Dissolution des Conseils communaux : des enjeux « cachés » ?

En décidant de dissoudre certains conseils communaux et de les remplacer par des délégations spéciales, le gouvernement de transition assure vouloir mettre fin aux dysfonctionnements et insuffisances constatés dans certaines collectivités territoriales. Mais la démarche ne fait pas l’unanimité chez les politiques.

Le 24 janvier 2024, le ministère de l’Administration territoriale et de la Décentralisation a annoncé la dissolution des Conseils communaux de Kati, dans la région de Koulikoro, et de Zan Coulibaly, dans la région de Dioila.

Selon le ministre Abdoulaye Maiga, cette dissolution fait suite à un « constat de mauvaise qualité des services rendus aux populations, d’irrégularités, insuffisances et dysfonctionnements dans la gestion administrative, financière et comptable de ces collectivités ». En novembre dernier, le Conseil du District de Bamako et les Conseils communaux des Communes II et IV avaient été dissous pour les mêmes raisons.

Inquiétude des partis politiques

Si pour le gouvernement la dissolution de certains Conseils communaux s’inscrit dans la dynamique d’assainissement de la gestion des collectivités territoriales dans laquelle il s’est engagé depuis le début de la Transition, certains partis politiques dont les élus communaux sont directement concernés ne l’entendent pas de cette oreille.

Le parti Yelema de l’ancien Premier ministre Moussa Mara, dont le maire Adama Bérété a été éjecté de la Commune IV, a d’ailleurs porté plainte en décembre devant le Tribunal administratif de Bamako contre le gouvernement pour « excès de pouvoir ».

Dans un communiqué daté du 27 octobre 2023, le parti Codem, de son côté, déplorait l’absence de transparence dans la désignation des collectivités territoriales concernées, s’interrogeait sur le suivi de la procédure légale en la matière et s’inquiétait aussi de la non dissolution des collectivités concernées au cas par cas.

Calcul électoral ?

Au-delà de l’ « abus de pouvoir » dénoncé et des inquiétudes exprimées par certains partis politiques, d’autres acteurs soupçonnent dans la mise en place de ces délégations spéciales une manière pour les autorités de transition de renforcer un peu plus leur pouvoir au niveau des communes, en y plaçant des hommes acquis à leur cause en vue des prochaines échéances électorales.

Des soupçons que l’analyste politique Boubacar Bocoum réfute.
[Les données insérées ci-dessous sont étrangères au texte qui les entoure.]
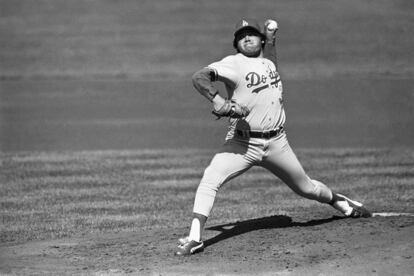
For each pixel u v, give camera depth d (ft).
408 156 159.22
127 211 110.93
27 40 404.77
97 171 146.41
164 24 429.38
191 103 256.32
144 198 121.19
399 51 359.87
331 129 201.26
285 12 432.66
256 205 113.19
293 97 263.70
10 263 74.79
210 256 72.95
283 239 77.46
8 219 105.60
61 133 201.57
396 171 140.97
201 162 156.56
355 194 119.03
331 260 68.95
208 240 79.61
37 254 79.00
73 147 179.63
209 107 246.68
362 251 70.85
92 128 209.26
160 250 77.25
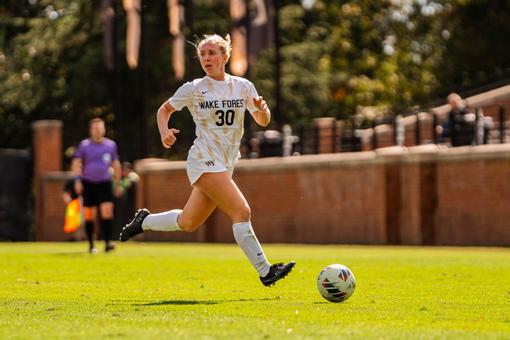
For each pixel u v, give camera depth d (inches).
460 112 3506.4
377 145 4160.9
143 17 4677.7
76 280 1664.6
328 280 1200.8
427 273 1787.6
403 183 3508.9
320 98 6318.9
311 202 3841.0
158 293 1390.3
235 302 1221.7
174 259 2342.5
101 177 2632.9
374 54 7126.0
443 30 7337.6
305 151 4148.6
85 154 2625.5
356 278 1669.5
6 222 5014.8
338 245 3572.8
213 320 997.8
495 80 4468.5
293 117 6333.7
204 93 1262.3
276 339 847.1
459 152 3341.5
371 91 6879.9
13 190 5036.9
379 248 3100.4
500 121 3385.8
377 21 7332.7
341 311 1105.4
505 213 3198.8
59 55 6397.6
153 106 6156.5
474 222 3294.8
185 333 887.1
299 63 6422.2
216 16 6181.1
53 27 6289.4
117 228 4552.2
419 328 946.7
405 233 3499.0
Selon lui, le fond de la question n’est autre que la mauvaise gouvernance des mairies dans les différentes communes. « Je ne pense pas qu’aujourd’hui le combat soit électoraliste. Il faut que la classe politique se ressaisisse. C’est par la faute des politiques que le système de mauvaise gouvernance s’est installé. Je ne suis pas d’accord pour qu’on accuse la Transition de renforcer son pouvoir ou de vouloir contrôler des élections ».

Mise en place de délégations spéciales : la CODEM s’inquiète

À l’issue du Conseil des ministres du 18 octobre dernier, le gouvernement a annoncé la mise en place de délégations spéciales dans certaines collectivités territoriales, suite aux dysfonctionnements, irrégularités et insuffisances constatés après des missions de contrôle et de suivi effectuées par le ministère de l’Administration territoriale et de la Décentralisation. À la CODEM, la pertinence « d’une telle décision à pareil moment » est mise en cause. Dans un communiqué daté du 27 octobre 2023, le parti de l’ancien ministre Housseini Amion Guindo déplore l’absence de transparence sur la désignation des collectivités territoriales concernées, s’interroge sur le suivi de la procédure légale en la matière et déplore la non dissolution des collectivités concernées au cas par cas, « seul préalable avant une telle décision, qui ne doit avoir aucun caractère global ». « Le parti CODEM suit avec beaucoup d’attention la mise en place desdites délégations spéciales, tout en souhaitant qu’elles soit faite avec objectivité et dans l’intérêt exclusif des collectivités concernées », précise le communiqué. Selon une source à la direction générale des collectivités territoriales, ces changements vont toucher les maires et conseillers communaux de Bamako notamment la Commune II, VI et le District. Les communes urbaines de Kayes, Ségou, Mopti, San, Bougouni, Kéniéba, Nioro du Sahel, Gao, Kita ainsi que certaines assemblées locales et régionales de ces localités.

Pour rappel, une délégation spéciale est une forme de gouvernance temporaire mise en place dans une municipalité ou une collectivité locale lorsque les organes normaux de gouvernance, tels que le conseil municipal, ne sont pas en mesure de fonctionner normalement. Cette mesure est généralement instaurée en réponse à une crise ou à des circonstances exceptionnelles qui empêchent le fonctionnement normal des institutions locales.